Et Tu, Andrea? Even Mitchell Mocks SOTU
How can a Dem president tell that his SOTU was a for-real floperewski? When even Andrea Mitchell pans it. Yet that's precisely what NBC's chief foreign affairs correspondent did on Morning Joe today.
What was particularly unkind about Andrea's cut was that she criticized both the form and the substance of the speech. After observing that Pres. Obama's oratory lacked "energy" and "passion," Mitchell opined that "it doesn't add up. The dollars and cents don't add up." Ouch.
Before Andrea's assessment, the rest of the panel, with the notable exception of Howard Dean who managed to defend the speech, took turns lampooning it, with Joe Scarborough contributing a particularly brutal basketball analogy.
View video after the jump.
Check out Andrea's surprising SOTU critique.
JOE SCARBOROUGH: I'll be honest with you: I loved the theme. The words were pretty good, but it was one of the flattest speeches I've seen, and I've sat on the floor watching 10 or 11 of them . . . You watched it at home. What was your impression of it?
WILLIE GEIST: Yeah, it didn't come across on television, I have to say, as terribly inspiring.
SCARBOROUGH: Barack Obama famously said "I'm LeBron, baby" when it comes to these things. But if he was LeBron, then this was Game 7 of the NBA championship and he scored nine points before fouling out three minutes into the third quarter.
ANDREA MITCHELL: As much as I like civility and don't want to be the person sitting here and saying, oh, let's have a racuous State of the Union--you certainly don't want a 'you lie!' moment--but it did lack energy. It lacked passion.
PAT BUCHANAN: I think it was very flat . . . There seemed to be no energy, no inspiration. Frankly, I thought, is it me watching this thing, but what came to mind was that phrase about Harding's speech: an army of pompous phrases marching across the landscape in search of an idea.
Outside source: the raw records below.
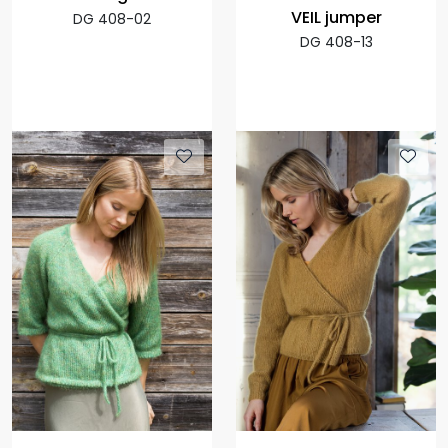
VEIL jumper
DG 408-02
DG 408-13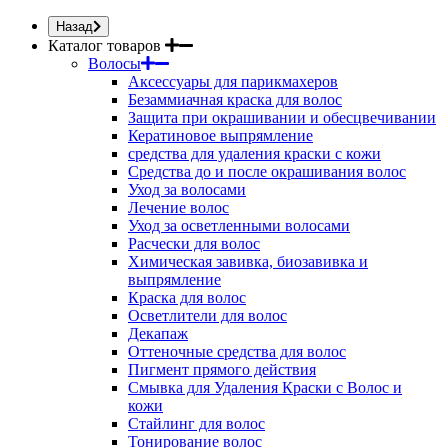
Назад
Каталог товаров
Волосы
Аксессуары для парикмахеров
Безаммиачная краска для волос
Защита при окрашивании и обесцвечивании
Кератиновое выпрямление
средства для удаления краски с кожи
Средства до и после окрашивания волос
Уход за волосами
Лечение волос
Уход за осветленными волосами
Расчески для волос
Химическая завивка, биозавивка и
выпрямление
Краска для волос
Осветлители для волос
Декапаж
Оттеночные средства для волос
Пигмент прямого действия
Смывка для Удаления Краски с Волос и
кожи
Стайлинг для волос
Тонирование волос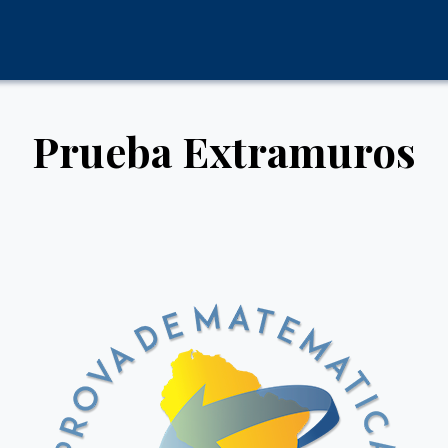
Prueba Extramuros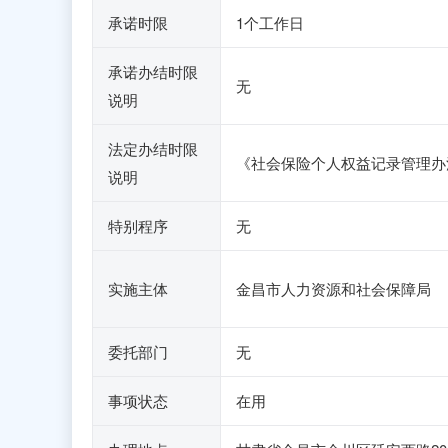
承诺时限
1个工作日
承诺办结时限
无
说明
法定办结时限
《社会保险个人权益记录管理办
说明
特别程序
无
实施主体
金昌市人力资源和社会保障局
委托部门
无
事项状态
在用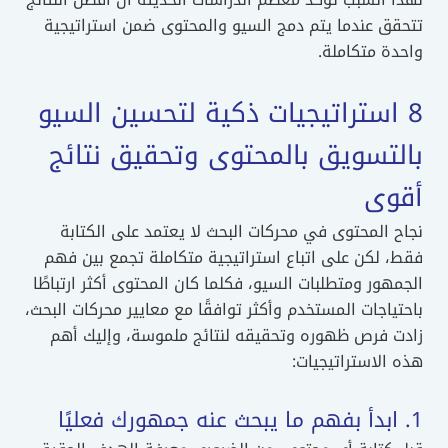
تتحقق عندما يتم دمج السيو والمحتوى ضمن استراتيجية
واحدة متكاملة.
8 استراتيجيات ذكية لتحسين السيو
بالتسويق بالمحتوى وتحقيق نتائج
أقوى
نجاح المحتوى في محركات البحث لا يعتمد على الكتابة
فقط، لكن على اتباع استراتيجية متكاملة تجمع بين فهم
الجمهور ومتطلبات السيو، فكلما كان المحتوى أكثر ارتباطًا
باحتياجات المستخدم وأكثر توافقًا مع معايير محركات البحث،
زادت فرص ظهوره وتحقيقه لنتائج ملموسة، وإليك أهم
هذه الاستراتيجيات:
1. ابدأ بفهم ما يبحث عنه جمهورك فعليًا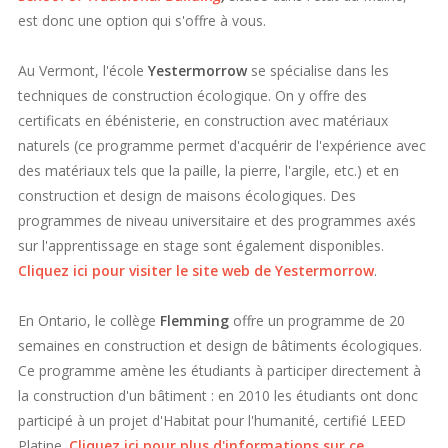
est donc une option qui s'offre à vous.
Au Vermont, l'école
Yestermorrow
se spécialise dans les
techniques de construction écologique. On y offre des
certificats en ébénisterie, en construction avec matériaux
naturels (ce programme permet d'acquérir de l'expérience avec
des matériaux tels que la paille, la pierre, l'argile, etc.) et en
construction et design de maisons écologiques. Des
programmes de niveau universitaire et des programmes axés
sur l'apprentissage en stage sont également disponibles.
Cliquez ici pour visiter le site web de Yestermorrow
.
En Ontario, le collège
Flemming
offre un programme de 20
semaines en construction et design de bâtiments écologiques.
Ce programme amène les étudiants à participer directement à
la construction d'un bâtiment : en 2010 les étudiants ont donc
participé à un projet d'Habitat pour l'humanité, certifié LEED
Platine.
Cliquez ici pour plus d'informations sur ce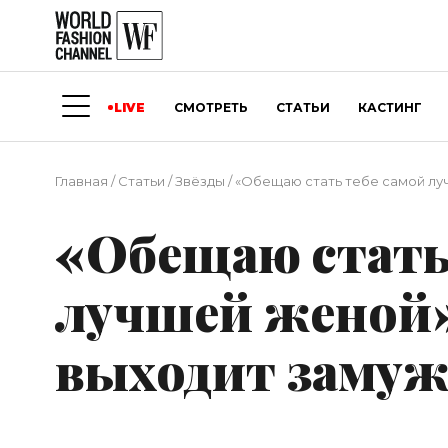
LIVE
СМОТРЕТЬ
СТАТЬИ
КАСТИНГ
Главная
/
Статьи
/
Звёзды
/
«Обещаю стать тебе самой лу
«Обещаю стать
лучшей женой»
выходит заму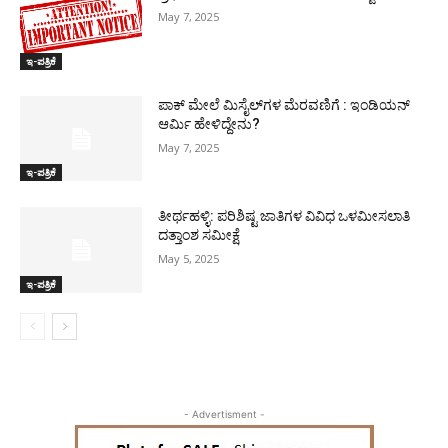
May 7, 2025
ಇ-ಪತ್ರಿಕೆ
ಪಾಕ್​ ಮೇಲೆ ಮಿಸೈಲ್​ಗಳ ಮೆರವಣಿಗೆ : ಇಂಡಿಯನ್
ಆರ್ಮಿ ಹೇಳಿದ್ದೇನು?
May 7, 2025
ಇ-ಪತ್ರಿಕೆ
ತೀರ್ಥಹಳ್ಳಿ: ಪರಿಶಿಷ್ಟ ಜಾತಿಗಳ ವಿವಿಧ ಒಳಮೀಸಲಾತಿ
ದತ್ತಾಂಶ ಸಮೀಕ್ಷೆ
May 5, 2025
ಇ-ಪತ್ರಿಕೆ
- Advertisment -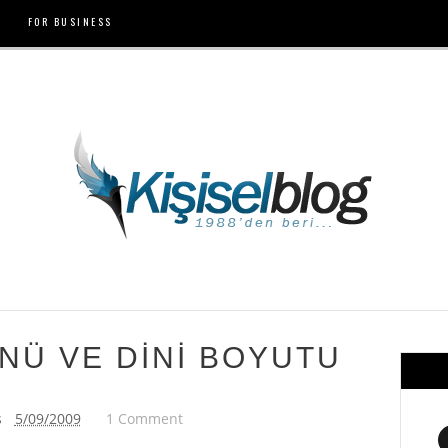
FOR BUSINESS
NÜ VE DİNİ BOYUTU
ş
5/09/2009
1 Comment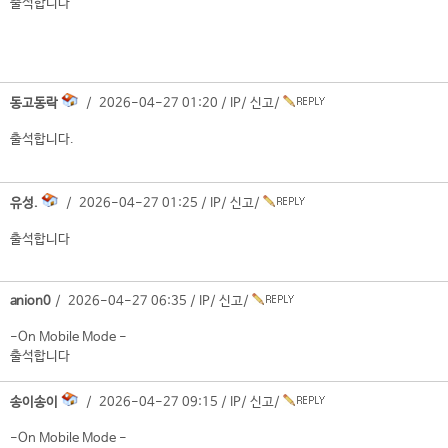
출석합니다
동고동락
/ 2026-04-27 01:20 /
IP
/
신고
/
출석합니다.
유성.
/ 2026-04-27 01:25 /
IP
/
신고
/
출석합니다
anion0
/ 2026-04-27 06:35 /
IP
/
신고
/
-On Mobile Mode -
출석합니다
송이송이
/ 2026-04-27 09:15 /
IP
/
신고
/
-On Mobile Mode -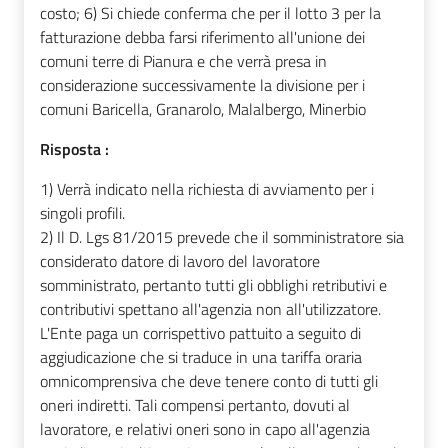
costo; 6) Si chiede conferma che per il lotto 3 per la
fatturazione debba farsi riferimento all'unione dei
comuni terre di Pianura e che verrà presa in
considerazione successivamente la divisione per i
comuni Baricella, Granarolo, Malalbergo, Minerbio
Risposta :
1) Verrà indicato nella richiesta di avviamento per i
singoli profili.
2) Il D. Lgs 81/2015 prevede che il somministratore sia
considerato datore di lavoro del lavoratore
somministrato, pertanto tutti gli obblighi retributivi e
contributivi spettano all'agenzia non all'utilizzatore.
L'Ente paga un corrispettivo pattuito a seguito di
aggiudicazione che si traduce in una tariffa oraria
omnicomprensiva che deve tenere conto di tutti gli
oneri indiretti. Tali compensi pertanto, dovuti al
lavoratore, e relativi oneri sono in capo all'agenzia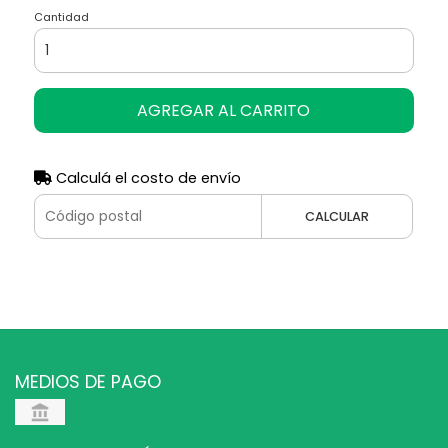
Cantidad
AGREGAR AL CARRITO
Calculá el costo de envío
CALCULAR
MEDIOS DE PAGO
MITCHELL: The problem that I have with it is the flip side of that: which is, that it doesn't add up. That the dollars and cents don't add up. And when you fact-check it, when he's talking about increasing our exports, he's really recycling something that he said last year. When he talks --
HOWARD DEAN: It's still important!
MITCHELL: It's important, but it's not a new way to do it. He's not explaining how to do it, how is that going to happen, nor is he explaining how he's going to take away the subsidies from the oil companies. That's something that he also proposed in the past. There's no path from A to B.